Yuri Diomin (yuri.diomin@yurisw.com) is a president of Yuri Software, Inc., a software development firm in San Diego, California. He builds applications for several vertical industries, including address correction and geocoding tools.
"Hello World" Geocoder
To begin with, let’s try to build our own, basic geocoder and figure out what it might look like. In the tradition of "Hello World" programs, it will be a bare-minimum tool, made just for the purpose of illustrating the principles.
On the input, our geocoder will take a postal address in the form of character strings. Let's say it will be Line 1 and Line 2 of a common address format, such as:
506 4th Ave
Asbury Park, NJ 07712
On the output, it will return latitude and longitude of the location as floating point numbers. (In real life, geocoders often return a plethora of other information about the address, but we will limit ourselves to just coordinates in this example.)

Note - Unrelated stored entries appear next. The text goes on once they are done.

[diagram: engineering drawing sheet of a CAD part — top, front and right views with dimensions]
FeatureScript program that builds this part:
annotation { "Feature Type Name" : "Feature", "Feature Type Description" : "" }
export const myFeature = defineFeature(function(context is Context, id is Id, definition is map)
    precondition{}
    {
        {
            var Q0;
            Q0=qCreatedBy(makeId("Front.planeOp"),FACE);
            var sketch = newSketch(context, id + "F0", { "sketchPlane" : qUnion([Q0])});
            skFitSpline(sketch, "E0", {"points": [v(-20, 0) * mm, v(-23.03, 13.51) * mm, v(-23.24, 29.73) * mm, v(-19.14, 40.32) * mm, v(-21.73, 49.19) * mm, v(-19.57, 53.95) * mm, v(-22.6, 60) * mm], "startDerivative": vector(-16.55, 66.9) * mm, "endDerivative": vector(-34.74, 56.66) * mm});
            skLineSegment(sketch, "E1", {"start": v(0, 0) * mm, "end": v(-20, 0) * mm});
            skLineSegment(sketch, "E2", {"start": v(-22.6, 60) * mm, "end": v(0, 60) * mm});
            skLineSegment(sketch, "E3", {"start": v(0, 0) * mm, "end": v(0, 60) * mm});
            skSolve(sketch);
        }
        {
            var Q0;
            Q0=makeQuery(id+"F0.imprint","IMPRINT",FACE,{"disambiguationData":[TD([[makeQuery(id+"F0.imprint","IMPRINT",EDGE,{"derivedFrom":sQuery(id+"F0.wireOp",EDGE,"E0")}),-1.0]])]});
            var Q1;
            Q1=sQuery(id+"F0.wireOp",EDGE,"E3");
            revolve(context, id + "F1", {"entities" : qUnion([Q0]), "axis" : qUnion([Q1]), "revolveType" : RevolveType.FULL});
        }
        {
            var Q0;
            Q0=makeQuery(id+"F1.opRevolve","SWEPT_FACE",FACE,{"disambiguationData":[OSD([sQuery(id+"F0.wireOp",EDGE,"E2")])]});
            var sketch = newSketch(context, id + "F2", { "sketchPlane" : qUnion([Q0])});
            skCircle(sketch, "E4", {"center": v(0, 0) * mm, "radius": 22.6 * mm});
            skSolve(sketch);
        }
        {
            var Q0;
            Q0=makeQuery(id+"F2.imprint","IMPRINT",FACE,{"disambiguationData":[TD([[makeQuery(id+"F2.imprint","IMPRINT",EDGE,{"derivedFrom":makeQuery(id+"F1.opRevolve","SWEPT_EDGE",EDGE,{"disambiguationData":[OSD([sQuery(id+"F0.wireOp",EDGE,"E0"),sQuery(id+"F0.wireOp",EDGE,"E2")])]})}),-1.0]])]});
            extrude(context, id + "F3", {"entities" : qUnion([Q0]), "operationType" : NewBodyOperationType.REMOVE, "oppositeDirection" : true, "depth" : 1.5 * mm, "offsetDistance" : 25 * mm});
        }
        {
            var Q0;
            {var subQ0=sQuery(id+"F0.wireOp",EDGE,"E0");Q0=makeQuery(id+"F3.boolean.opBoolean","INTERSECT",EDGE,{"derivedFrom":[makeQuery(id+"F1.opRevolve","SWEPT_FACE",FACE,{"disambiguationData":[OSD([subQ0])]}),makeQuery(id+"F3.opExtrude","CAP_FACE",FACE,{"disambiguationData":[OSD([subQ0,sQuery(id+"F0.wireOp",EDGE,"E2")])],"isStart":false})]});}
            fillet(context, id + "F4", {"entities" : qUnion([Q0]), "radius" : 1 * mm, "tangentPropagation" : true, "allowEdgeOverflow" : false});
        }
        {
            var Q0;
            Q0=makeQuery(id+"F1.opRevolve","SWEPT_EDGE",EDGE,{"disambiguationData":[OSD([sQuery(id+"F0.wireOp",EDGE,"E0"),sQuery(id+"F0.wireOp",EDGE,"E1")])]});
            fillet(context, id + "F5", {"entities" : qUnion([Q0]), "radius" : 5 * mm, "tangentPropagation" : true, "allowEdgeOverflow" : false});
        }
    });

The first step in implementing our geocoder is to build a database of reference addresses and their locations, usually known as the "street network dataset." In our Hello World case, the street network dataset will conveniently consist of just one record:
Address
506 4th Ave,
Asbury Park, NJ 07712
Latitude
40.223571
Longitude
-74.005973
The execution flow in our geocoder is then obvious. We simply:
- Receive the input address.
- Perform a database lookup by direct string comparison and find the corresponding reference record.
- Return the latitude and longitude from the record as the output.
Mission accomplished!
Address Matching
In real life, the process is much more complicated. As the very first obstacle, we will come across the issue of address matching.
Let's say that our input address is not in the neat form of:
506 4th Ave
Asbury Park, NJ 07712
but rather:
506 Fourth Avenue Apt 1
Asbury Prk, New Jersey
Note the multitude of character differences between the two addresses.
Since addresses come from all sorts of sources, such as customer filled-out forms, dictation over the phone, etc., we cannot expect them to always be neatly formatted and standardized. A human looking at the two addresses above will easily see that they are one and the same. If we out either of them as a “mail to” address on a letter, we will expect the letter to be delivered without any problems. But if the computer performs a simple string comparison of the two addresses, they will not match and our geocoder will get a "miss" instead of a "hit."